L’UOMO PARTITA CALCIODOC - Beckham. È il giocatore che dà fantasia ad un’inghilterra a volte troppo ‘scolastica’ e prevedibile nello sviluppo della manovra: tutte le azioni (primo gol compreso) degli uomini di Eriksson partono dal suo destro vellutato.
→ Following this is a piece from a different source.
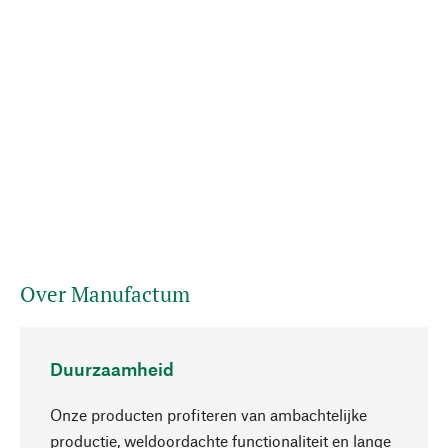
Over Manufactum
Duurzaamheid
Onze producten profiteren van ambachtelijke
productie, weldoordachte functionaliteit en lange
LE DICHIARAZIONI - Il ct dell’inghilterra Eriksson si prende le sue rivincite dopo gli attacchi della stampa dei giorni scorsi: “Signori, abbiamo vinto 2-0, segnando entrambe le reti nella ripresa. Abbiamo giocato meglio di sabato contro il Paraguay, soprattutto nella ripresa: i miei ragazzi hanno avuto pazienza. Il ritorno di Rooney è stato importante, non è al 100% e lo si sapeva, ma oggi è entrato in campo per 30’ e dalla prossima gara potrà giocare e migliorare ancora. Quello che ci fa piacere è soprattutto che sia finita la saga-Rooney: medici indipendenti ci hanno detto che poteva giocare”. Il capitano dell’inghilterra Beckham: “Noi non molliamo mai. Sapevamo non sarebbe stato affatto facile oggi. La gente si aspettava una passeggiata ma noi sapevamo che avremmo dovuto lavorare duro. La cosa buona è che abbiamo chiuso in attacco una partita che abbiamo dominato. Il tecnico ha fatto le scelte giuste, questo ci ha spinto in avanti fino al successo; è stato importante chiudere in crescendo. Sapevamo che ci saremmo giocati tutto, dovevamo farlo e alla fine, anche se è stata dura, ce l’abbiamo fatta”. Il ct di Trinidad e Tobago Beenhakker: “Questo è il calcio. Sapevamo che potevamo organizzare il nostro gioco per potercela giocare sino alla fine e abbiamo avuto anche piccole chances, sì ma è andata come sappiamo. Brucia, ovviamente. L’inghilterra, all’inizio, giocava con palla alta e noi difendevamo bene. Ma la differenza l’ha fatta il fatto che loro hanno giocatori fantastici; auguro loro le migliori fortune”.